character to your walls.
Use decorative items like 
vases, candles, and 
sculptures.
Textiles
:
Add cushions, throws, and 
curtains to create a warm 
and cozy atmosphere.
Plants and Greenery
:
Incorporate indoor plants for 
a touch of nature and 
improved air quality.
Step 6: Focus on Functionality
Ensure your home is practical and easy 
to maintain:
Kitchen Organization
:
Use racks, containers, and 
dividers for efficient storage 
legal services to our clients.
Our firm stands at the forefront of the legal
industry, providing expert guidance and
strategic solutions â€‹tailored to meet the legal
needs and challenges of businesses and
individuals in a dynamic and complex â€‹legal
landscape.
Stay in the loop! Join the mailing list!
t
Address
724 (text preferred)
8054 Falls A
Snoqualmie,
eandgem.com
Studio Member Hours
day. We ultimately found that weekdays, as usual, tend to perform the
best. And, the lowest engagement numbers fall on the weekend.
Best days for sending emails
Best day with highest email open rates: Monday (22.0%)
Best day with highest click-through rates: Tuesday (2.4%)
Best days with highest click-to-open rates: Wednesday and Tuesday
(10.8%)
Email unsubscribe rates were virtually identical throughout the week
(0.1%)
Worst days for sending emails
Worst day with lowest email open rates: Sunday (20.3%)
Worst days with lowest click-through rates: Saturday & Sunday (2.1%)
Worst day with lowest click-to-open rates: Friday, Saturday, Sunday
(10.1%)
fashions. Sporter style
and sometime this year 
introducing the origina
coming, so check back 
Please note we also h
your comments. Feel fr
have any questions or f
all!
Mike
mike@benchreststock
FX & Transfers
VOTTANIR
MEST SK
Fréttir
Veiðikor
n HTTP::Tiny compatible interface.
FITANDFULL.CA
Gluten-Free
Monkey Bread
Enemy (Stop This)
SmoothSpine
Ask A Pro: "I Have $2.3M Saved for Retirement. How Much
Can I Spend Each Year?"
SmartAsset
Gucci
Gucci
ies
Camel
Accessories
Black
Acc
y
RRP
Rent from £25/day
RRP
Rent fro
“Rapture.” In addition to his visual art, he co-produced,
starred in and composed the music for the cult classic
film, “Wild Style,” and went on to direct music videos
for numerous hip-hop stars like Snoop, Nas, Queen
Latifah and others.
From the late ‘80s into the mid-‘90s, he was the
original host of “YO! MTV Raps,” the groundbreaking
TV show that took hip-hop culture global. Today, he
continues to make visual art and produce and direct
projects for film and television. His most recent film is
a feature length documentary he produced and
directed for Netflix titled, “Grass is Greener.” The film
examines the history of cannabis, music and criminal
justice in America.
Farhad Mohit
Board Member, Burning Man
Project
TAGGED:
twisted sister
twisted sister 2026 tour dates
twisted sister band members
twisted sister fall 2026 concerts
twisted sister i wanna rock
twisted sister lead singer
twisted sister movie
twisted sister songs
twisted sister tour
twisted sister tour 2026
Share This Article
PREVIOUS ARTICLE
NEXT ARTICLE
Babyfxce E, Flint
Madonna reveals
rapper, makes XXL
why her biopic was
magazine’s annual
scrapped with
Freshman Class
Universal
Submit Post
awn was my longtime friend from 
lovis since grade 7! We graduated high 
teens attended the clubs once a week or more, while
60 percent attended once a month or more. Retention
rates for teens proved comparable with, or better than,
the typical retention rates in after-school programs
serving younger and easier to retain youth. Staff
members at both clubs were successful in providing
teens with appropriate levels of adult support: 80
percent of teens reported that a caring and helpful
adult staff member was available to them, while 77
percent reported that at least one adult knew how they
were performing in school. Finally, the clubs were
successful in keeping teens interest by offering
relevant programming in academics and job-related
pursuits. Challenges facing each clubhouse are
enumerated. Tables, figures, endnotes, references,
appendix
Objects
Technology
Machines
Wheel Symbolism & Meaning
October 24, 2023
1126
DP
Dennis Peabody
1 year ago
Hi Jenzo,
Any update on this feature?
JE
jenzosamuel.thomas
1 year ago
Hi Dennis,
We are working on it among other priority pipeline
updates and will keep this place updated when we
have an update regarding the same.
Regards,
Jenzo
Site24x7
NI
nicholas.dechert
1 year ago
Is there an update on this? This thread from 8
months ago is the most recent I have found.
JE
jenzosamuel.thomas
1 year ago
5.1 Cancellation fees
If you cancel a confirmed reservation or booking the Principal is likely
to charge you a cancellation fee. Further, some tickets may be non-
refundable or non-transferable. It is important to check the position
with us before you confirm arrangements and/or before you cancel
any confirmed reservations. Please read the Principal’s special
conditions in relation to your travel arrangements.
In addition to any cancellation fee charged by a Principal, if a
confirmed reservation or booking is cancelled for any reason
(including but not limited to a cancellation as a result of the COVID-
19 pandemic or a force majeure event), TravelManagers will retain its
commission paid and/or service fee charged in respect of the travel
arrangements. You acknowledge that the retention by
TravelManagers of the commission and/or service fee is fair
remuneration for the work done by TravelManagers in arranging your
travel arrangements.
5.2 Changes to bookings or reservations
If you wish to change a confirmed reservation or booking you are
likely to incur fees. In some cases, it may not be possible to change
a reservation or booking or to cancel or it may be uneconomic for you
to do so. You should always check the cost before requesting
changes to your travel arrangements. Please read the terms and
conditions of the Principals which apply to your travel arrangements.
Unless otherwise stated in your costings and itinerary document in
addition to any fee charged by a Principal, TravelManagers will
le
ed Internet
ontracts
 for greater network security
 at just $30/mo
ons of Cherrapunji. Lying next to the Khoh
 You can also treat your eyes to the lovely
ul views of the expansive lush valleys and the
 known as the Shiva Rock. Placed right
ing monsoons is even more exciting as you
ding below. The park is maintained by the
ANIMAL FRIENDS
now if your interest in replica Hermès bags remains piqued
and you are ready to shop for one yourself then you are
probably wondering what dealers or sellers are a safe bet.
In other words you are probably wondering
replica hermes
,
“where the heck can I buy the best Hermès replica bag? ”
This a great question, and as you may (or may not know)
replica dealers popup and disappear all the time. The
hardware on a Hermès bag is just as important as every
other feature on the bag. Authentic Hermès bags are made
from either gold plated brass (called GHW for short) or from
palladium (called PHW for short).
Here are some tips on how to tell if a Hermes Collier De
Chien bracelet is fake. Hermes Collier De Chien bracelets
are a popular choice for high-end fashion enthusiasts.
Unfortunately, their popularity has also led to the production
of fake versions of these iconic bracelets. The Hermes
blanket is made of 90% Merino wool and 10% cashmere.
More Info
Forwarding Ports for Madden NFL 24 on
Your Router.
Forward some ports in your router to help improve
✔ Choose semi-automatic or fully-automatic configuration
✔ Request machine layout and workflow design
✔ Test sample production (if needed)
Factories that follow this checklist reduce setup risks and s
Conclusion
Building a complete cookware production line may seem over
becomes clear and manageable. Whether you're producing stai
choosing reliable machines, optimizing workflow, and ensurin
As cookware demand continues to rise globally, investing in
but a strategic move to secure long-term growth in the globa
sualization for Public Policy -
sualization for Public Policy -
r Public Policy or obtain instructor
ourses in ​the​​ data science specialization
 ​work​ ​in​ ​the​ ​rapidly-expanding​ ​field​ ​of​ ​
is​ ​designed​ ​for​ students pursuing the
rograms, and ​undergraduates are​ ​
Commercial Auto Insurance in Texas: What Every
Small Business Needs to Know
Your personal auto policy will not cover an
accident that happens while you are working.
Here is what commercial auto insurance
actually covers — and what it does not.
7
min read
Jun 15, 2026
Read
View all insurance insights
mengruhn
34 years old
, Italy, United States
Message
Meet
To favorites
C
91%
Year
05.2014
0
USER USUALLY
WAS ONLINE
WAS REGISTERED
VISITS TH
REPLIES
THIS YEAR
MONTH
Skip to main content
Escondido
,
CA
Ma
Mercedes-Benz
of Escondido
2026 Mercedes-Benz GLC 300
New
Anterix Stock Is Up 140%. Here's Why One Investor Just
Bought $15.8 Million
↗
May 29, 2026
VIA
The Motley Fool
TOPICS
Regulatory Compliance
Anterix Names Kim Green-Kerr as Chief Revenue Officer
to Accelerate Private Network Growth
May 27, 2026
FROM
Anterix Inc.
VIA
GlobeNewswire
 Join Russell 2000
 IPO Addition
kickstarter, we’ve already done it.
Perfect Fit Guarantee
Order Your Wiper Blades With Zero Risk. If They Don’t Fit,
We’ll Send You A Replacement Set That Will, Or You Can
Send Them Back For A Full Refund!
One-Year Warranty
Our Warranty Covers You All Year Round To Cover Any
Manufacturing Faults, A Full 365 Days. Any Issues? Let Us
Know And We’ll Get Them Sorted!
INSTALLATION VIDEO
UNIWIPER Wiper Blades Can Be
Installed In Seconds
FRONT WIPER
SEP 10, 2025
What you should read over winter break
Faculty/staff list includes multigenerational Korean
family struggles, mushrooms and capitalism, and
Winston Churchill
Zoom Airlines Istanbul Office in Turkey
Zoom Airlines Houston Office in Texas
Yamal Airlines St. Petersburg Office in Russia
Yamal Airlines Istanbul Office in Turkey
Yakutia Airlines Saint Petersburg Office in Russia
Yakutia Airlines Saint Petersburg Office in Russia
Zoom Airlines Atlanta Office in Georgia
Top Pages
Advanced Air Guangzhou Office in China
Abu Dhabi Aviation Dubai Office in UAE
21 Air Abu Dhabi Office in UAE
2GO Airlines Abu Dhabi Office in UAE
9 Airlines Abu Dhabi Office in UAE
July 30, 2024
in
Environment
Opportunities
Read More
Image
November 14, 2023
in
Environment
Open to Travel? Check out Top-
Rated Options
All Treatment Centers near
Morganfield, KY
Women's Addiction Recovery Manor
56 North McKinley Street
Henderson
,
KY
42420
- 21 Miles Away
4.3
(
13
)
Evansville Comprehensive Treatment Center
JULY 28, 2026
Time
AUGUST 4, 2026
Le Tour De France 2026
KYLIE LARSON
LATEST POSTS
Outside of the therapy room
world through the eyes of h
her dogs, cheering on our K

·····

- HOW TO COMPLETE THIS TASK
Change every "Worst" to "Weakest" in the lines from the start through the line holding "introducing the origina", inclusive. Give those lines again with everything else unchanged.

- RESULT OF THE EXERCISE
character to your walls.
Use decorative items like 
vases, candles, and 
sculptures.
Textiles
:
Add cushions, throws, and 
curtains to create a warm 
and cozy atmosphere.
Plants and Greenery
:
Incorporate indoor plants for 
a touch of nature and 
improved air quality.
Step 6: Focus on Functionality
Ensure your home is practical and easy 
to maintain:
Kitchen Organization
:
Use racks, containers, and 
dividers for efficient storage 
legal services to our clients.
Our firm stands at the forefront of the legal
industry, providing expert guidance and
strategic solutions â€‹tailored to meet the legal
needs and challenges of businesses and
individuals in a dynamic and complex â€‹legal
landscape.
Stay in the loop! Join the mailing list!
t
Address
724 (text preferred)
8054 Falls A
Snoqualmie,
eandgem.com
Studio Member Hours
day. We ultimately found that weekdays, as usual, tend to perform the
best. And, the lowest engagement numbers fall on the weekend.
Best days for sending emails
Best day with highest email open rates: Monday (22.0%)
Best day with highest click-through rates: Tuesday (2.4%)
Best days with highest click-to-open rates: Wednesday and Tuesday
(10.8%)
Email unsubscribe rates were virtually identical throughout the week
(0.1%)
Weakest days for sending emails
Weakest day with lowest email open rates: Sunday (20.3%)
Weakest days with lowest click-through rates: Saturday & Sunday (2.1%)
Weakest day with lowest click-to-open rates: Friday, Saturday, Sunday
(10.1%)
fashions. Sporter style
and sometime this year 
introducing the origina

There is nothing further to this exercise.